Located in Fishlake National Forest in Utah, the Pando colony is the oldest and largest living organism in the world.
As autumn arrives in the Fishlake National Forest of Utah, a quaking giant comes to life in a splash of brilliant yellow. Fall is the season of Pando.
Pando, The Trembling Giant of Utah
Technically, Pando is always there; after all, it’s not possible to move 47,000 trees. But fall is the season in which each one of the nearly identical aspens that make up Pando begins to turn color.
The 107 acres of forest create an unusually vivid pattern that stands out against the surrounding hillside. When the autumn breeze whistles through the trees, their leaves rustle and shiver, giving the forest the look of a living, breathing creature.
This same beautiful display happens once every year, just as it has for the last 80,000 years.

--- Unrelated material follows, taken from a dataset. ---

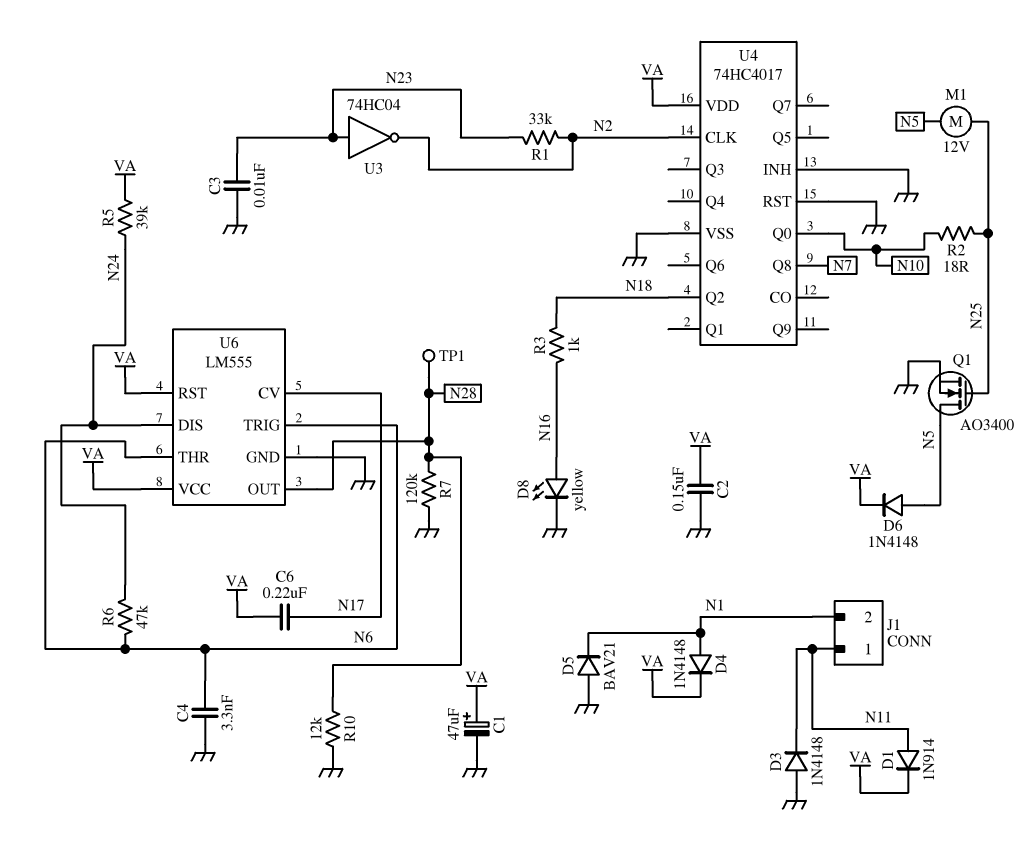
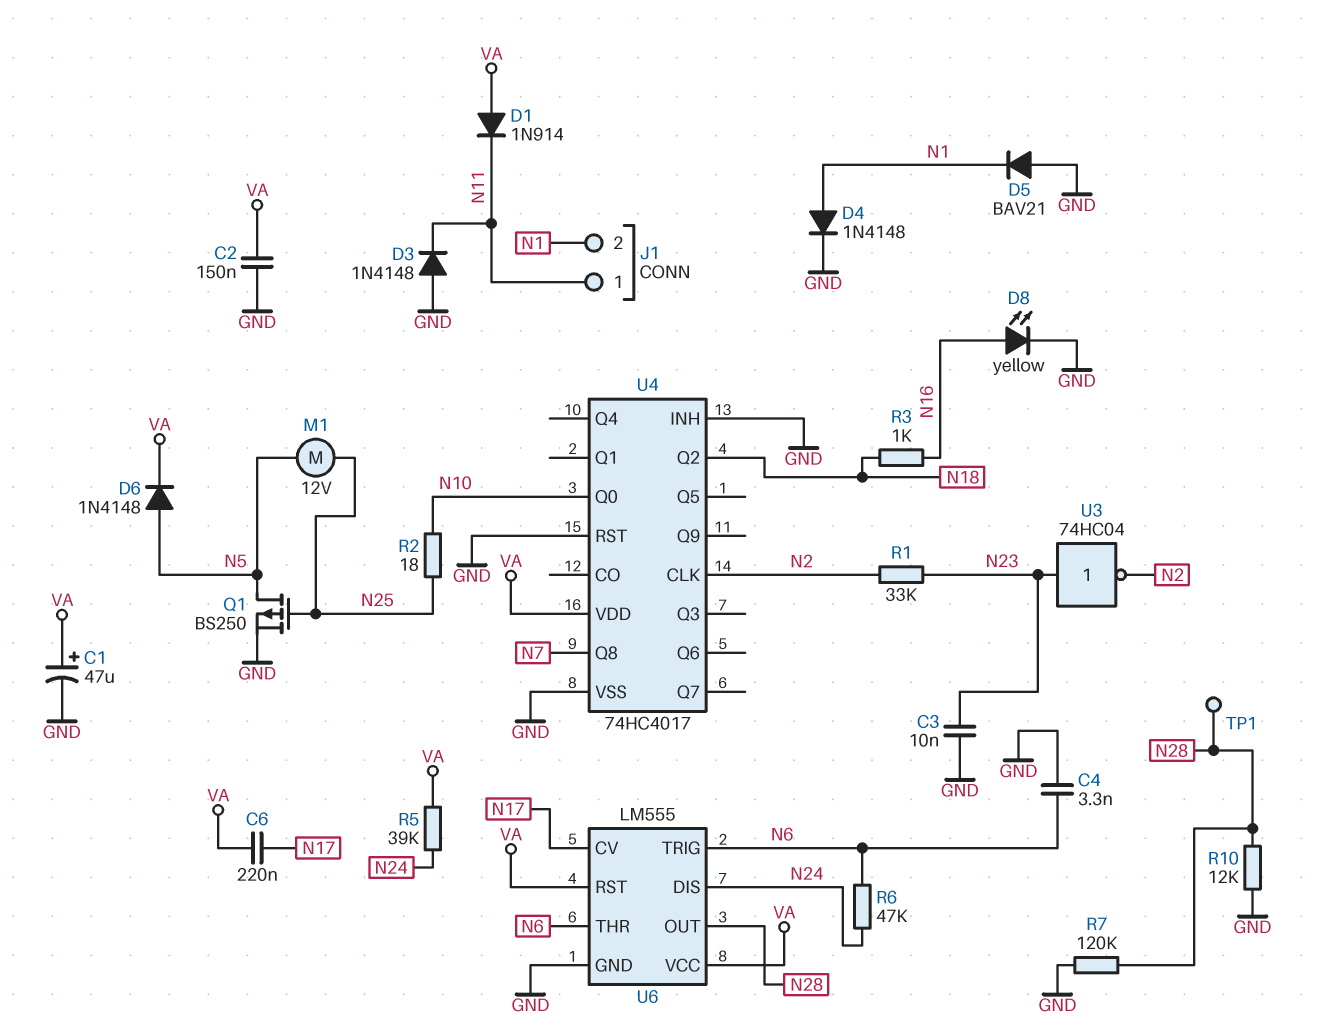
D1: diode 1N914 (A N11, K VA) -> diode 1N914 (A VA, K N11)
D4: diode 1N4148 (A N1, K VA) -> diode 1N4148 (A N1, K GND)
Q1: NMOS AO3400 (G N25, D N5, S GND) -> PMOS BS250 (G N25, D N5, S GND)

Forests that old are rare — but Pando is more than a group of trees that have withstood the test of time. Pando is actually just one tree; all the aspens of Fishlake National Forest are part of the same organism.

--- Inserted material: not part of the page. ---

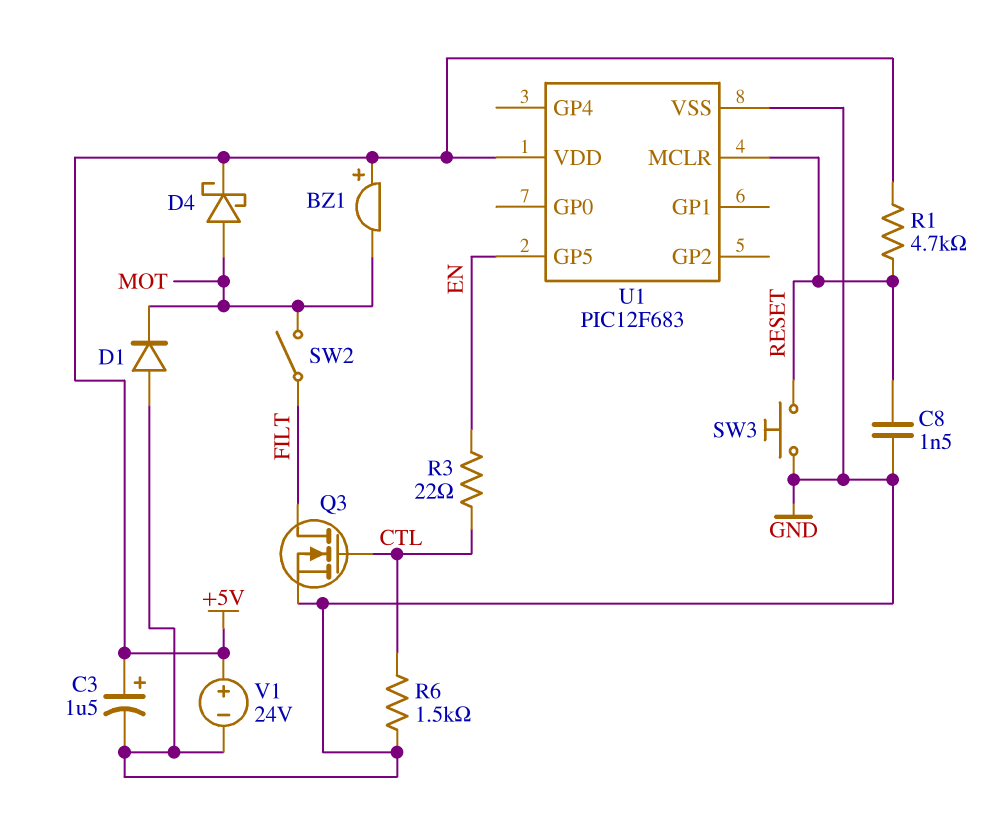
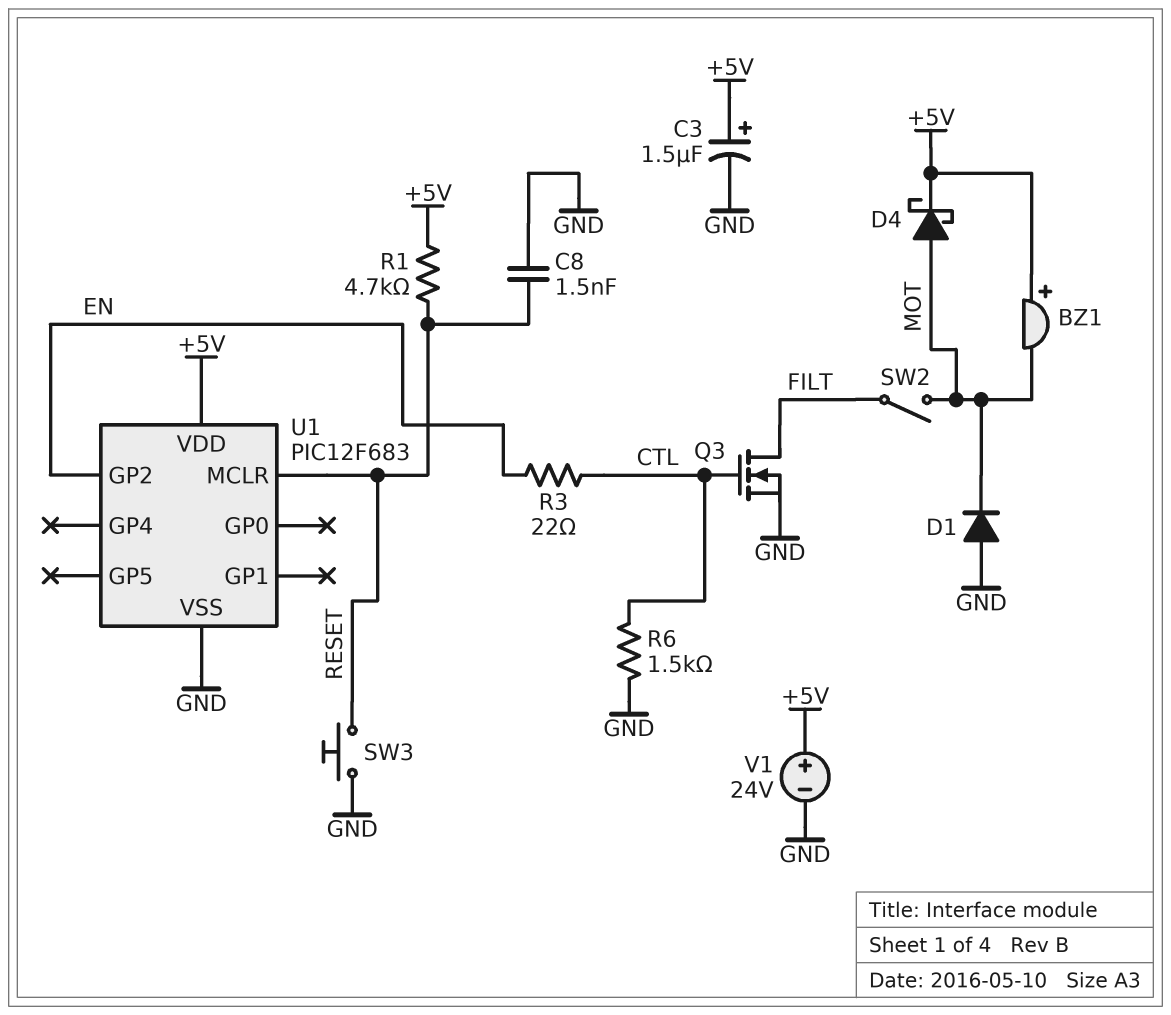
U1 pin GP2: none -> EN
U1 pin GP5: EN -> none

Its name is Latin for “I spread” — which is exactly what Pando has done for millennia. Genetic testing has helped confirm that each tree in the forest is the same organism reproduced over and over again with only slight genetic variations.
These quaking aspen trees can reproduce in the traditional way with seeds and pollination from insects — but when conditions are tough, the Pando colony relies on a different approach.
Instead of spreading seeds, the clonal grove extends its roots in a process called “suckering.” New “trees” shoot up alongside the old ones, looking like new seedlings — but they actually belong to Pando’s extensive root system, which is why the different trees present nearly identical appearances. They’re essentially clones of the existing foliage.
Scientists believe that every tree in the Pando colony shares the same root system. The result is one of the largest and oldest living organisms on earth and a remarkably resilient forest. Pando’s deep, connected roots have allowed it to survive millennia of fires, droughts, climate shifts, and diseases.
The Largest Living Organism On Planet Earth Isn’t The Blue Whale
Scientists estimate the colony weighs 6,615 tons (13 million pounds), making it approximately 55 times heavier than the largest animal on earth, the blue whale.
In terms of surface area, the clonal grove comes in second after fungal mats in Oregon that spread out over 1,000 acres (Pando covers a more modest 107 acres).
Scientists aren’t sure how this clonal colony, called the Trembling Giant, grew to be so old and so large. Specimens can grow up to 82 feet high and live to be 130 years old. Though the original tree that gave birth to the forest’s root system is almost certainly dead, its copies live on — and on.
Good genes have helped: the suckering roots generally only give birth to new shoots in older parts of the forest, which means young trees will be near genetic copies of successful older trees — not untested new growth.
But now, as is the case with so many natural wonders in the present day, Pando faces environmental dangers that threaten to put a halt to new growth and bring an end to the world’s most massive organism.
Overgrazing: Pando’s Great Conservation Challenge
It’s not unusual for Pando to fall victim to the dangers any forest faces, like pests and drought. Sick trees die and fall to decompose on the forest floor, where they feed new growth, as they have for tens of thousands of years.
But a threat to Pando’s root system, the organism’s heart, changes everything. Today, newer trees aren’t surviving long enough to grow into full-fledged adult trees. Scientists believe the problem is overgrazing: deer and elk are gobbling up the tender shoots before they can mature.
Conservation work on Pando started in 2010, and efforts were redoubled in 2016 and 2017. Fences have been erected to keep animals away from new sprouts, and some trees, shrubs, and brush have been cut back in order to encourage new growth.
Teams monitor 27 distinct areas of the clonal colony to see how they regenerate over time. So far, fences have proved the most effective defense — a hopeful sign for not just Pando but also other aspen groves that have been threatened by hungry herbivores in recent years.
What The Future Of Clonal Colonies Means For Science
The scientific interest in saving Pando stems in part from the many research questions clonal colonies stand to answer.
How do organisms survive for such a long period of time? How did Pando get this way? What environmental factors led to such a huge root system? Can Pando survive global climate change? All of these questions require decades or even centuries of close study, but the hints of answers are there.
Current conservation efforts also give scientists a chance to practice. Pando, a microcosm of larger forests, can teach us how to implement herbivore control over hundreds or thousands of acres.
One thing is certain: the Pando clonal colony is a national treasure. These trees serve as a sentinel to prehistory, and they play a vital role in the area’s ecosystem. Small mammals and birds use quaking aspens for shelter. Larger mammals munch on the leaves for food.
The beautiful yellow canvas in October creates a treat for the eyes. All of this is thanks to 80,000 years of good genes.